• Teukgong Moosool is a martial art originating from South Korea. It is the official martial art practised by the South Korean Special Forces. Teukgong Moosool (TGMS) is a combative method of fighting as opposed to a sport. It emphasis the rapid interdiction and submission of an opponent. TGMS has been adapted beyond the special forces, for practice by bodyguards, police and law enforcement personnel and individuals interested in an effective method of self-defence.

    History

    Teukgong Moosool arose following a protracted period of North Korean Special Forces penetration across the border during the 1960s and 1970s, demonstrating superior combat skills.In one particular foray, North Korean special forces personnel were apprehended. One of them, proficient in Gyeuk Sool, was able to dismiss three South Korean commandos within 10 seconds in hand to hand combat.

    This prompted the South Korean special forces to create a superior fighting system, in pursuit of an ultimate martial arts system. The South Korean military drew upon martial arts experts in all fields to develop an ultimate hand to hand combat style that could employ any weapon or no weapon. By 1979, this style — Teukgong Moosool – had been adopted in an official capacity by the South Korean Special Forces. The founders are considered Grand Masters Lim, No Won Park and Chang So Ok, although the founding is the result of the input of a number of Grand Masters from various traditions within Korean Martial Arts.

    Function

    TGMS incorporates the most effective features of Hapkido, Taekwondo, Chinese martial arts, Judo and Kyuk Too Ki Its sparring primarily revolves around Kyuk Too Ki (which is similar to the official martial art of the People’s Liberation ArmySanda). In addition, grappling techniques are heavily emphasised as are submissions and joint manipulations of Hapkido. Judo throws are also learned, as is the footwork of Taekwondo. Weapons are a central aspect of TGMS and include Nun Chakau, Knives, Swords, Staff, short Staff and firearm, although weapons defence is taught within the legal environment of the country, meaning in Europe there is no use of firearms.

    Philosophy

    TGMS expresses the philosophical foundations of Yin-Yang and the five elements.[3] The coloured belt system represents the progression of the practitioner through the five elements, ultimately resulting in water – or Black, which signifies the rebirth and re-invention of the practitioner. The belts are as follows:

    • White
    • Orange
    • Yellow
    • Green
    • Blue
    • Brown
    • Red
    • Black

    White represents stone or metal, yellow represents the earth, Green, blue and brown the tree, Red is Fire and Black is water.[3]

    Organization

    Although there is some variation in organisations, the philosophy and spirit of each is the same. Mutual respect characterises the relations between each organisation, and there is the acknowledgement that each Grand Master must pioneer his own path within Teukgong Moosool.

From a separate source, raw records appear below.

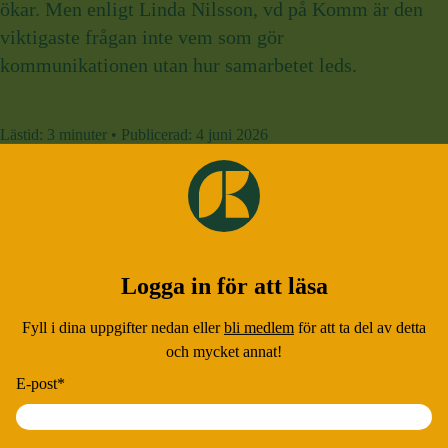
ökar. Men enligt Linda Nilsson, vd på Komm är den
viktigaste frågan inte vem som gör
kommunikationen utan hur samarbetet leds.
Lästid:
3 minuter
•
Publicerad:
4 juni 2026
Logga in för att läsa
Fyll i dina uppgifter nedan eller
bli medlem
för att ta del av detta
och mycket annat!
E-post
*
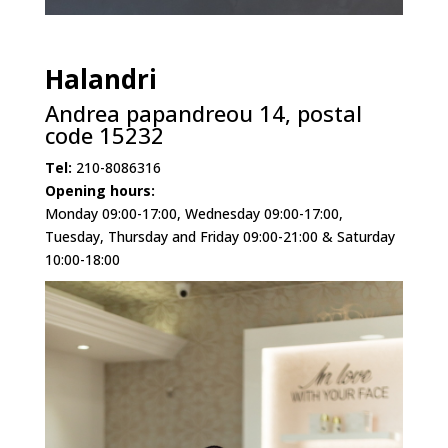
Halandri
Andrea papandreou 14, postal
code 15232
Τel:
210-8086316
Opening hours:
Monday 09:00-17:00, Wednesday 09:00-17:00,
Tuesday, Thursday and Friday 09:00-21:00 & Saturday
10:00-18:00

  • Grandmaster No Won Park

  • TeukGong MooSool's development started in 1978 as selected Korean military martial arts masters were challenged to create a superior martial art.  In 1980, No Won Park, a Founder of TGMS, trained the members of Korea's 5th Special Missions Battalion .These soldiers performed a demonstration which so impressed the leaders of the Korean Army that it led them to recognize the art as a military martial art and gave it the name "TeukGong MooSool," which means Special Combat Martial Art.
    From 1980 to 1986, Grandmaster Park taught TeukGong MooSool to military personnel, military police, and Korean law enforcement training academies.  From 1987 until 1996 he served as the martial art instructor for the Saudi Arabian Government, where he taught at police and military academies and provided training for the personal body guards of the Saudi Royal family.
    In July of 1996, Grandmaster Park returned to Korea and organized the International TeukGong MooSool Federation, headquartered in Seoul.   From 1996 through 1998, TeukGong MooSool went through major restructuring to provide improvements that met the needs of the military as well as modifications that made this military martial art practical and beneficial in civilian walks of life.
    TeukGong MooSool is an ever-evolving martial art.  President Park released his newest curriculum in 2007, which has been updated to address the challenges of today's world. 

  • Visit and seminar Grandmaster No Won Park in the Netherlands

    In 2014, Hrandmaster Park No Wong visited the Netherlands for a Teukgong Moosool Seminar at the European Martial Arts center in  Helmond.